▶ **Excerpted text**
## start
Above the Line Deductions
An above the line deduction is an amount you can claim on your taxes that reduces how much tax you’ll owe. You can claim above the line deductions whether or not you choose to itemize your deductions.
Some examples of above the line deductions are educator expenses, student loan interest deduction, contributions to a health savings account, and amounts paid for tuition and fees.
You can claim above the line deductions by completing Schedule 1 and attaching it to your federal income tax return.
Adjusted Gross Income (AGI)
Your adjusted gross income (AGI) is your taxable income minus certain deductions. It’s a significant number because the IRS uses your AGI to calculate if you qualify for other tax credits or deductions.
Also, the IRS may ask you to provide last year’s AGI to file your tax return electronically.
Below Line Deductions
Below the line deductions are amounts you can claim to reduce your overall taxes. Generally, there are two types of below the line deductions, including itemized deductions and the standard deduction. However many people do not typically refer to the standard deduction as a below the line deduction. You can choose the deduction that lowers your tax bill the most.
A capital gain occurs when you sell a capital asset, such as real estate, stocks, or bonds, for more than you paid for it. The amount of taxes you pay depends on how long you hold your capital asset.
If you hold your capital asset for less than one year, your gains are taxed at ordinary income tax rates up to 37% for 2022. If you hold your capital asset longer than a year, your gains are taxed at capital gain tax rates, which are lower. For 2022, the top capital gain tax rate is 20%.
## end
▶ **Source data**
## start
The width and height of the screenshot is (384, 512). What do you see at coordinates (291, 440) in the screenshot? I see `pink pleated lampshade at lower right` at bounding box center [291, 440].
## end
▶ **Goals**
1. Rewrite the paragraph of the tax glossary that begins "If you hold your capital asset" as a short list, keeping its main facts.
2. Please extract the part of the tax glossary that starts at the words "You can claim above the line deductions by" and stops after "bill the most.", copying it word for word.

▶ **Responses**
1.
- Capital asset held less than one year: gains taxed at ordinary income tax rates, up to 37% for 2022.
- Capital asset held longer than a year: gains taxed at the lower capital gain tax rates.
- Top capital gain tax rate for 2022: 20%.

2.
You can claim above the line deductions by completing Schedule 1 and attaching it to your federal income tax return.
Adjusted Gross Income (AGI)
Your adjusted gross income (AGI) is your taxable income minus certain deductions. It’s a significant number because the IRS uses your AGI to calculate if you qualify for other tax credits or deductions.
Also, the IRS may ask you to provide last year’s AGI to file your tax return electronically.
Below Line Deductions
Below the line deductions are amounts you can claim to reduce your overall taxes. Generally, there are two types of below the line deductions, including itemized deductions and the standard deduction. However many people do not typically refer to the standard deduction as a below the line deduction. You can choose the deduction that lowers your tax bill the most.